万物理論 (創元SF文庫)(グレッグ・イーガン/創元SF文庫)

万物理論 (創元SF文庫)
やあっとこさ読み終わった。去年出版されたSFのなかでかなり高い評価を得ていた作品。最初は電車の中でしか読んでなかったので遅々として進まず…半分くらいにきたところで一気に集中して読み終わった。背表紙のあらすじより

すべての自然法則を包み込む単一の理論、”万物理論”が完成されようとしていた。ただし学説は3種類。3人の物理学者がそれぞれの”万物理論”を学会で発表するのだ。正しい理論はそのうちひとつだけ。映像ジャーナリストの主人公は3人のうち最も若い20代の女性学者を中心に番組を制作するが……学会周辺にはカルト集団が出没し、さらに世界には謎の疫病が。究極のハードSF!

まず設定としてこの物語の背景となる時代は、人間を改造することが当たり前となってる時代であり、”強化男性”やら”転女性”、”汎性”などのセクシャルが入り乱れ、また主人公のように体内に記録装置などの機械を埋め込んでいることもある。また学会の舞台となるステートレスも生物学的に特殊な人工島であるらしい。もう頭の中はぐるぐるだ。そしてもちろん題名通り「万物理論」がテーマだから専門用語や造語がばんばん出てくるし、それに加えて様々なトンデモ系カルトが出現してきて、正直かれらが話している内容の半分も理解できてない気がする。
だけど逆に考えると、文系出身で理系科目全部大嫌いというわたしがこの分厚い物語を読み終えることができたということは、この作品が間違いなく面白いということの証明にはならないだろうか。
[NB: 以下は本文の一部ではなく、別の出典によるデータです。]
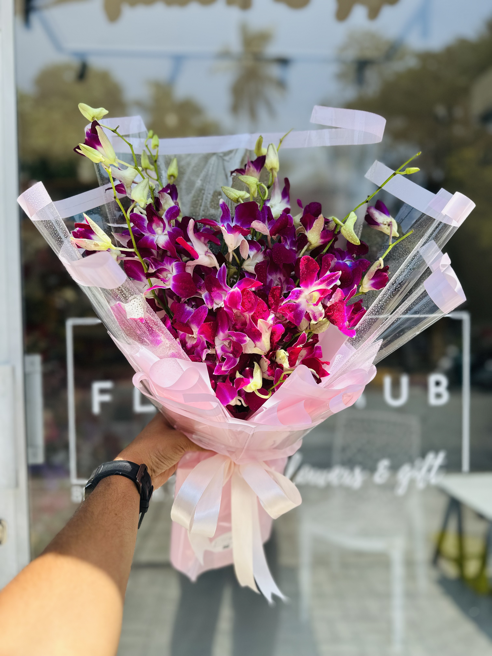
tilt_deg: -0.5
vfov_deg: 71.6
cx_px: 246
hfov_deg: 56.8
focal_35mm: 24
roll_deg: +0.4
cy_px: 328
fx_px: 455
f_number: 1.78
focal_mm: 6.86
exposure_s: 1/1751
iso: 80
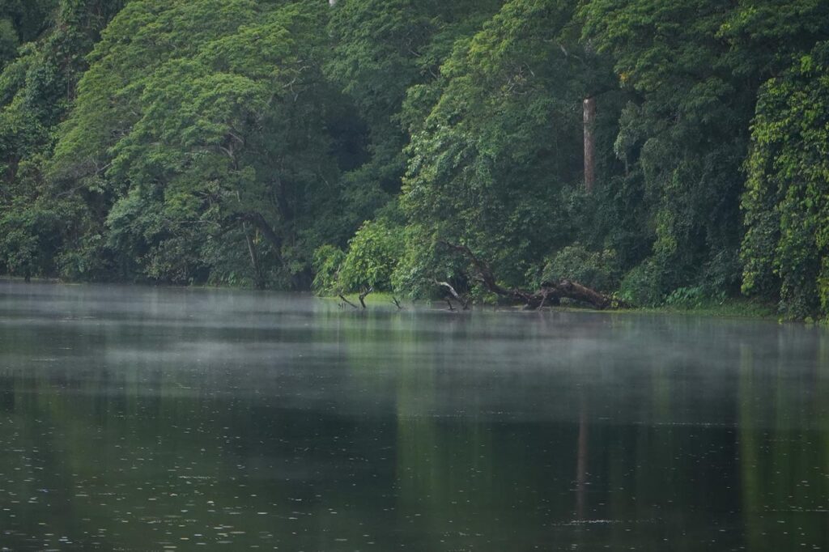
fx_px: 2106
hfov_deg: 22.3
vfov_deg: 14.9
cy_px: 276
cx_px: 414
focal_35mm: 92
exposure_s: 1/125
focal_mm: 61
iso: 320
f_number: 5.6
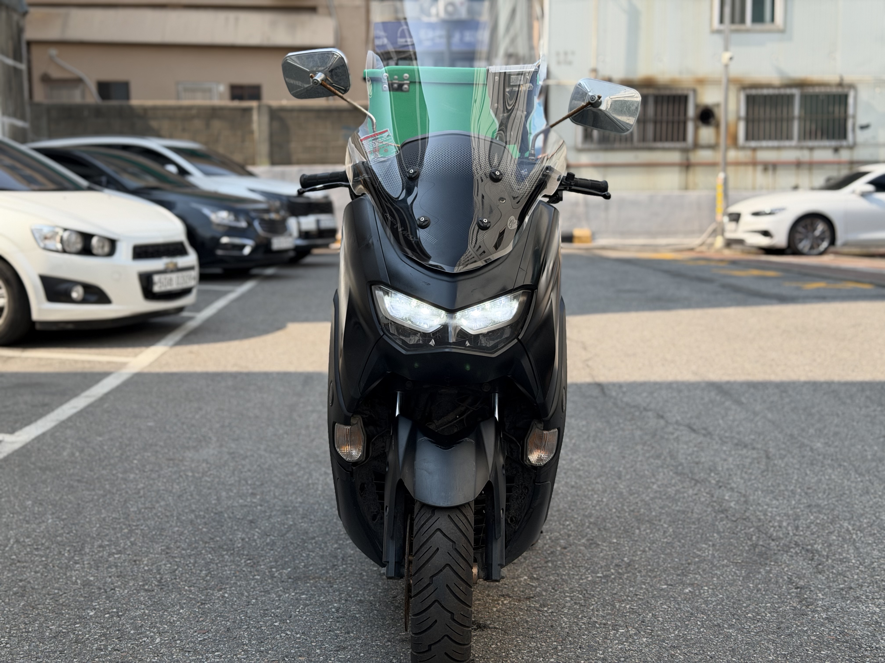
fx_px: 1227
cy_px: 332
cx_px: 442
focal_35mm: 48
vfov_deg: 30.3
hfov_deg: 39.7
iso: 80
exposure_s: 1/2208
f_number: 1.78
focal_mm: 6.76
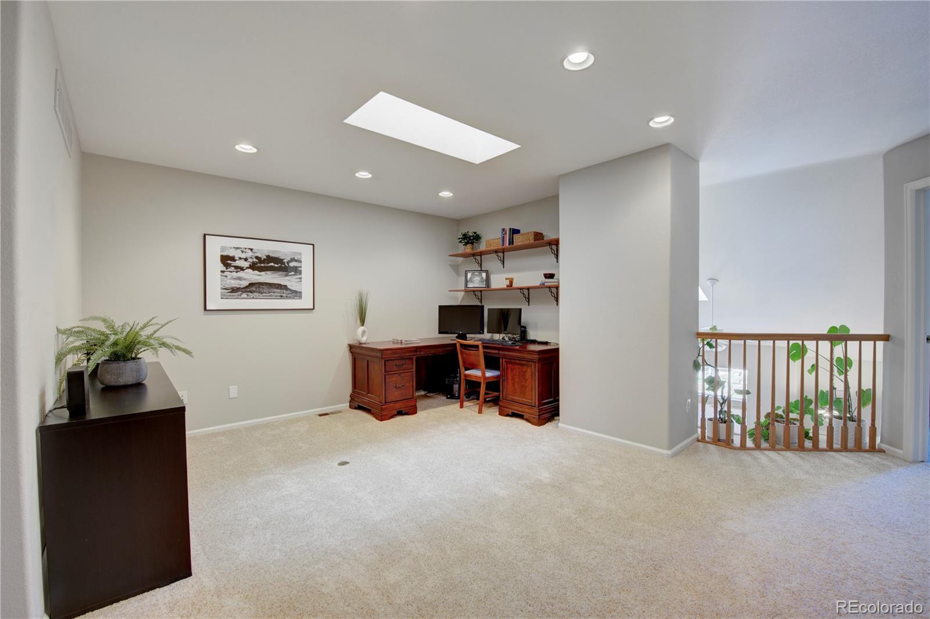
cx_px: 465
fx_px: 387
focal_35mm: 15
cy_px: 310
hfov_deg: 100.4
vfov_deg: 77.3
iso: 400
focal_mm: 15
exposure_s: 1/10
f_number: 8
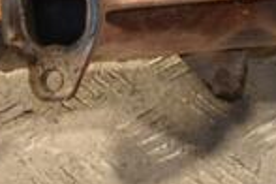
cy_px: -161
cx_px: 295
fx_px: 1779
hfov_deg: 8.8
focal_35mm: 232
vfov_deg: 5.8
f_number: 5
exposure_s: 1/200
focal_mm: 38
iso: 800
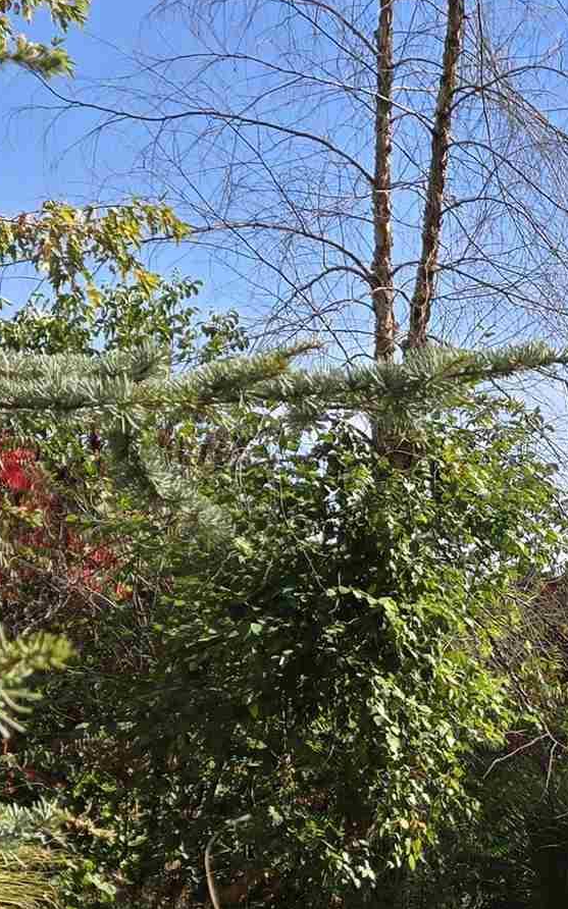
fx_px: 2082
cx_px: 753
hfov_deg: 14.8
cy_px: 674
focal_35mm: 84
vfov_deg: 24.4
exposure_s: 1/1380
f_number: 1.8
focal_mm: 5.4
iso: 25
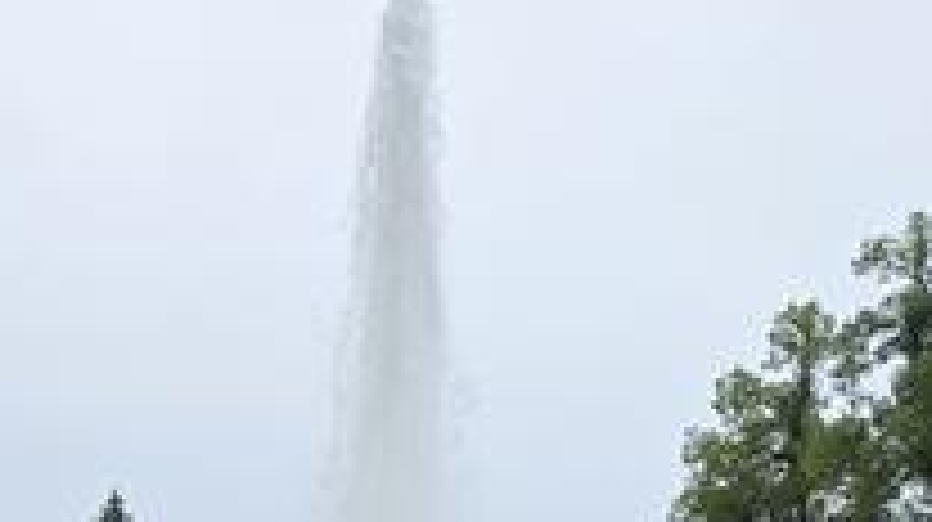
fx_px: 2395
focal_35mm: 97
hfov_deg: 21.9
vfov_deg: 11.1
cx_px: 311
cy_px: 1084
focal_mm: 6.3
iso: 80
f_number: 1.7
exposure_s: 1/1849
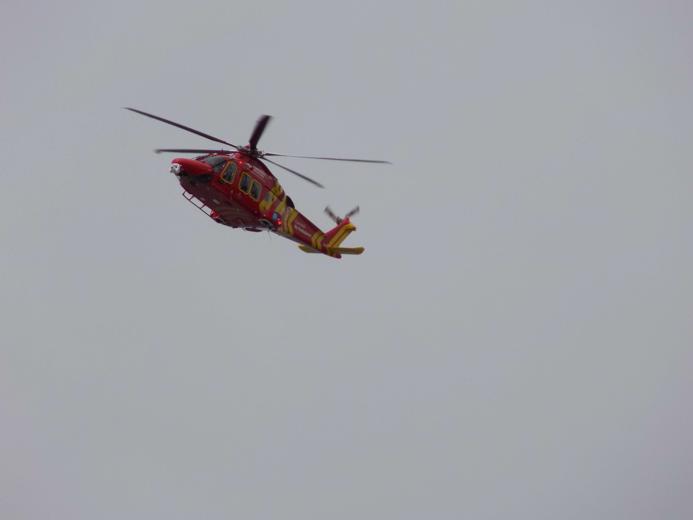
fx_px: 12132
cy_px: 260
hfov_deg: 3.3
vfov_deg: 2.5
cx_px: 346
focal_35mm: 606
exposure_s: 1/640
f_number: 5.9
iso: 80
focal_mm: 107.7
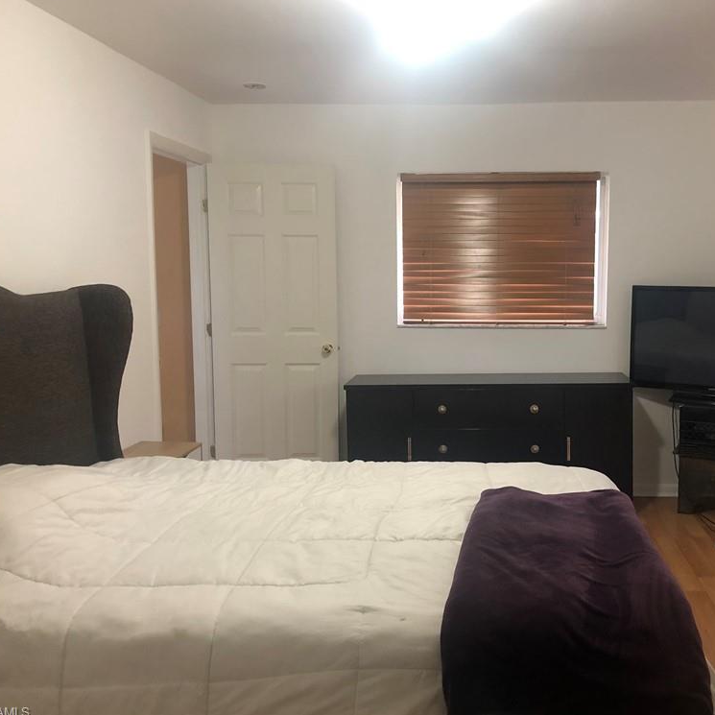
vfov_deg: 48.4
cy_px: 353
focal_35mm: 34
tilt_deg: -5.7
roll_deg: +0.5
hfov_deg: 48.0
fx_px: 795
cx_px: 450
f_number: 1.8
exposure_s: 1/15
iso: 50
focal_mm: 4
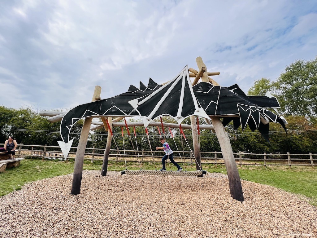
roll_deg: +0.7
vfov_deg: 89.9
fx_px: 119
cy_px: 119
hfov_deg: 106.2
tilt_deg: +9.9
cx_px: 158
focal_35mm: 13
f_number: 1.8
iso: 32
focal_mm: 1.57
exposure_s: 1/1107
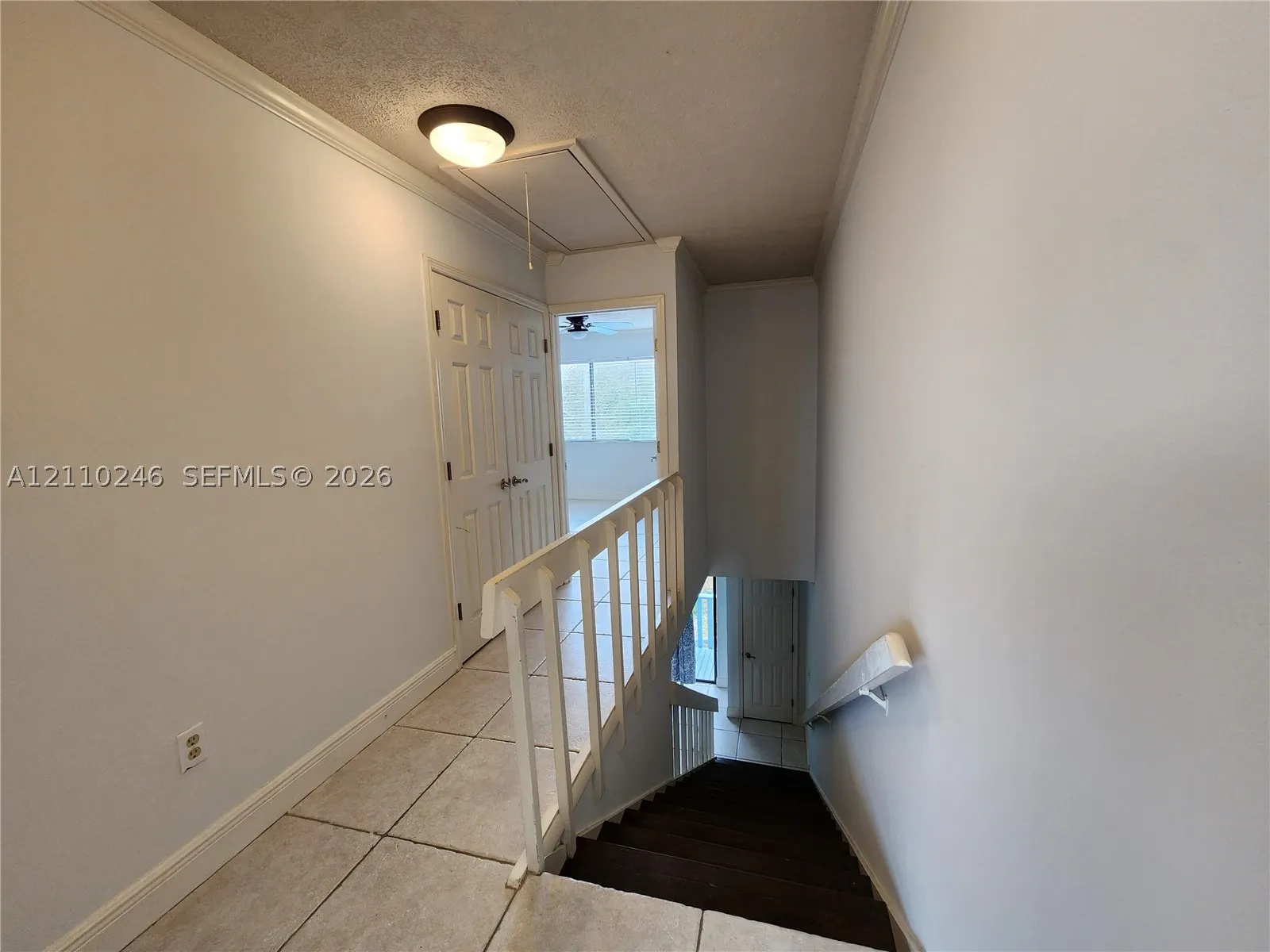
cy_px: 476
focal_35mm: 13
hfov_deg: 106.2
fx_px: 477
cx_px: 635
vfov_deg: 89.9
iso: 125
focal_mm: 2.2
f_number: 2.2
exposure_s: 1/60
わたしが証明してどうする。でも本当に面白かったのだ。もう一回読み返したいくらい。そうすればもうちょっと理解できる気がするから…。
しかしよくもこんなに詳しく書けるもんだなぁと思っていたら、この作者は数学の理学士号を持つ元プログラマーだそう。頭の中がどうなっているのか見てみたいもんだ。